• [EXERCISE PASSAGE]
Literature DB >> 29130605

Community-driven demand creation for the use of routine viral load testing: a model to scale up routine viral load testing.

Bactrin M Killingo1, Trisa B Taro2, Wame N Mosime3.   

Abstract

INTRODUCTION: HIV treatment outcomes are dependent on the use of viral load measurement. Despite global and national guidelines recommending the use of routine viral load testing, these policies alone have not translated into widespread implementation or sufficiently increased access for people living with HIV (PLHIV). Civil society and communities of PLHIV recognize the need to close this gap and to enable the scale up of routine viral load testing.
METHODS: The International Treatment Preparedness Coalition (ITPC) developed an approach to community-led demand creation for the use of routine viral load testing. Using this Community Demand Creation Model, implementers follow a step-wise process to capacitate and empower communities to address their most pressing needs. This includes utlizing a specific toolkit that includes conducting a baseline assessment, developing a treatment education toolkit, organizing mobilization workshops for knowledge building, provision of small grants to support advocacy work and conducting benchmark evaluations. RESULTS AND DISCUSSION: The Community Demand Creation Model to increase demand for routine viral load testing services by PLHIV has been delivered in diverse contexts including in the sub-Saharan African, Asian, Latin American and the Caribbean regions. Between December 2015 and December 2016, ITPC trained more than 240 PLHIV activists, and disbursed US$90,000 to network partners in support of their national advocacy work. The latter efforts informed a regional, community-driven campaign calling for domestic investment in the expeditious implementation of national viral load testing guidelines.

• [LIST OF TASKS]
- 1) Edit the stretch of the viral load testing abstract that opens with the words containing "Literature DB >>" and closes with "up of routine viral load testing.", giving it again with "viral load measurement" replaced by "viral load monitoring".
- 2) Rewrite the paragraph of the viral load testing abstract that begins "INTRODUCTION: HIV treatment outcomes" as a short bulleted list that keeps its main facts.

• [DATA EXTRACT]
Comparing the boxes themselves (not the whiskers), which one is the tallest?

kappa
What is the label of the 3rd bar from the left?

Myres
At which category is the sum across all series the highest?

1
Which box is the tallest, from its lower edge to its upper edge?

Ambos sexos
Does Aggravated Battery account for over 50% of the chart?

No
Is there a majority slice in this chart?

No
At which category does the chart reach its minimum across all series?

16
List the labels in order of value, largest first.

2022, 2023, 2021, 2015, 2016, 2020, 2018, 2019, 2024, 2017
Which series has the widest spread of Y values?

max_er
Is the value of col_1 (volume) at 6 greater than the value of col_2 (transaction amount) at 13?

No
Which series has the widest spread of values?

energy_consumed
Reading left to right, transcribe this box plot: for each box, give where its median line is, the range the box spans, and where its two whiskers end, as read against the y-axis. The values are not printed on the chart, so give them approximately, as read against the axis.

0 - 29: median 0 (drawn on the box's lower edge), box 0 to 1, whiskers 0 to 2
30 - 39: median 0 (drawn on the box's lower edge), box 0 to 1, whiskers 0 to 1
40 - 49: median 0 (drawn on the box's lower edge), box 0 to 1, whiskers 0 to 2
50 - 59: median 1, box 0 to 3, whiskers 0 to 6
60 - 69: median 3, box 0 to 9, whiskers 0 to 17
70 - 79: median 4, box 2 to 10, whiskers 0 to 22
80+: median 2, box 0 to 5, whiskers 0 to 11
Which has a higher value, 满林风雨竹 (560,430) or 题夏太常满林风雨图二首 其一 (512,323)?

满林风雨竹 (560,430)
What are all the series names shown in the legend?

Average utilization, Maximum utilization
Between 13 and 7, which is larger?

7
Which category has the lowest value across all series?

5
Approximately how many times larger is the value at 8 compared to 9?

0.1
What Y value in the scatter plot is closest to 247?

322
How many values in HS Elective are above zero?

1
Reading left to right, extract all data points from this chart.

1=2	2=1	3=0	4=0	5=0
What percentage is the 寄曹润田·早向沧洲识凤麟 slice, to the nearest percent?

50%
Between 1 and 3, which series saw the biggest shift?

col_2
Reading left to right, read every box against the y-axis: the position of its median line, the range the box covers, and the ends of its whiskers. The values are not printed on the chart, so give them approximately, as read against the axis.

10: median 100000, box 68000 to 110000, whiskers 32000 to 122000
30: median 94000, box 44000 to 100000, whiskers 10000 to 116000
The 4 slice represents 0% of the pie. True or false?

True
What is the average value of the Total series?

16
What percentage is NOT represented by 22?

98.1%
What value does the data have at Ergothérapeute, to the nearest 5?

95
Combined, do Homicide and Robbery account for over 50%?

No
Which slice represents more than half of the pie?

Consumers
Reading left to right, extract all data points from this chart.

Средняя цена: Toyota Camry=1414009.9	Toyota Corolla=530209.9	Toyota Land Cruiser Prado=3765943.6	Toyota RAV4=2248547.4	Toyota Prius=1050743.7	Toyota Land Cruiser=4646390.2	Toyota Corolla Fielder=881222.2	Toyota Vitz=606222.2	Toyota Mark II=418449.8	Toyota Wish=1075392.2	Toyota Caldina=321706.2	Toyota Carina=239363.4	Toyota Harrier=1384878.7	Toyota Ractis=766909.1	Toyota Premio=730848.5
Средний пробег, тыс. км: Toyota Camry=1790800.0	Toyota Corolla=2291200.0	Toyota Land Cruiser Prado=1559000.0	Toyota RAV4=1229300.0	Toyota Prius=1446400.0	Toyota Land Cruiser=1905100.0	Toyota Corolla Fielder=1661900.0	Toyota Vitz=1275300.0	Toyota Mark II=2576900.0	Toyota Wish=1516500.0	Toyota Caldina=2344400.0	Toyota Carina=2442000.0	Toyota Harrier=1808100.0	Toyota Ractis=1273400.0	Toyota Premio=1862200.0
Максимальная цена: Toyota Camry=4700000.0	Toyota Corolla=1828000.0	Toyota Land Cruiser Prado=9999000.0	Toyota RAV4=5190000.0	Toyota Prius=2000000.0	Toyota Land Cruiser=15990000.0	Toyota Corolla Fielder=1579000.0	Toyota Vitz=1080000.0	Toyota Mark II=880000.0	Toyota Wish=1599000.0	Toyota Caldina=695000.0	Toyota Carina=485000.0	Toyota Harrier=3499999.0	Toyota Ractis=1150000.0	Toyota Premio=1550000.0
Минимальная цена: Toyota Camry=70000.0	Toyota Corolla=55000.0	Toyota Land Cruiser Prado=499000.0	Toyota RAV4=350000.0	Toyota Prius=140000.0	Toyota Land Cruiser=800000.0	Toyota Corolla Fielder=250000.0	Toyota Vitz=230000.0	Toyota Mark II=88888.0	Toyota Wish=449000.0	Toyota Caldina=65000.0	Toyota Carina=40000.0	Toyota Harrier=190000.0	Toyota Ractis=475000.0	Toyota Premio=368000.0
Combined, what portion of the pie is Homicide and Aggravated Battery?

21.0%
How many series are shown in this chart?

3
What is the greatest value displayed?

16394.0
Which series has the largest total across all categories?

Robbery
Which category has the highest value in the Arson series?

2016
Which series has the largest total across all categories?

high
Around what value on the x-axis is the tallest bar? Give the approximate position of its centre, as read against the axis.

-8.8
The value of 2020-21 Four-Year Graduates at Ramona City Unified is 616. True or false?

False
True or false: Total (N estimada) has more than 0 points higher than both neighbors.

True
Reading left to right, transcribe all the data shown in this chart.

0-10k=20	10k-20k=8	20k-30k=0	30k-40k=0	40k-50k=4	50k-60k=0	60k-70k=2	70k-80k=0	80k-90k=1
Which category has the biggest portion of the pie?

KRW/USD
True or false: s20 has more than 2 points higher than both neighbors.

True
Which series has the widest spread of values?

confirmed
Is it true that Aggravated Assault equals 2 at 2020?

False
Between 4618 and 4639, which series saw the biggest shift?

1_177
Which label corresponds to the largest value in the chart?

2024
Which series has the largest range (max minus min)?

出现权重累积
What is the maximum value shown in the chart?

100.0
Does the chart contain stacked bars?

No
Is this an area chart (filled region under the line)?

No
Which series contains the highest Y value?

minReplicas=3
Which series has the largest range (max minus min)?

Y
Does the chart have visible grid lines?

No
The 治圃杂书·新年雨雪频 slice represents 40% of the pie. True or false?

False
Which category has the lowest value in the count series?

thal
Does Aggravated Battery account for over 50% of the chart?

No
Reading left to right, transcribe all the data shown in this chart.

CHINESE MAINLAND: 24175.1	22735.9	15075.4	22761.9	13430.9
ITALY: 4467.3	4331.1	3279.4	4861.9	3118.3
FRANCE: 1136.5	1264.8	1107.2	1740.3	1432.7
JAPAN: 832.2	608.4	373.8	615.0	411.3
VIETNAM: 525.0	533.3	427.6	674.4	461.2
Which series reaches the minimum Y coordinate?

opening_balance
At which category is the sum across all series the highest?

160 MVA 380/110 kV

• [PER-TASK ANSWERS]
- 1)
Literature DB >> 29130605

Community-driven demand creation for the use of routine viral load testing: a model to scale up routine viral load testing.

Bactrin M Killingo1, Trisa B Taro2, Wame N Mosime3.   

Abstract

INTRODUCTION: HIV treatment outcomes are dependent on the use of viral load monitoring. Despite global and national guidelines recommending the use of routine viral load testing, these policies alone have not translated into widespread implementation or sufficiently increased access for people living with HIV (PLHIV). Civil society and communities of PLHIV recognize the need to close this gap and to enable the scale up of routine viral load testing.

- 2)
- HIV treatment outcomes depend on the use of viral load measurement.
- Global and national guidelines recommend routine viral load testing, but these policies alone have not led to widespread implementation or enough access for people living with HIV (PLHIV).
- Civil society and communities of PLHIV recognize the need to close this gap and enable the scale-up of routine viral load testing.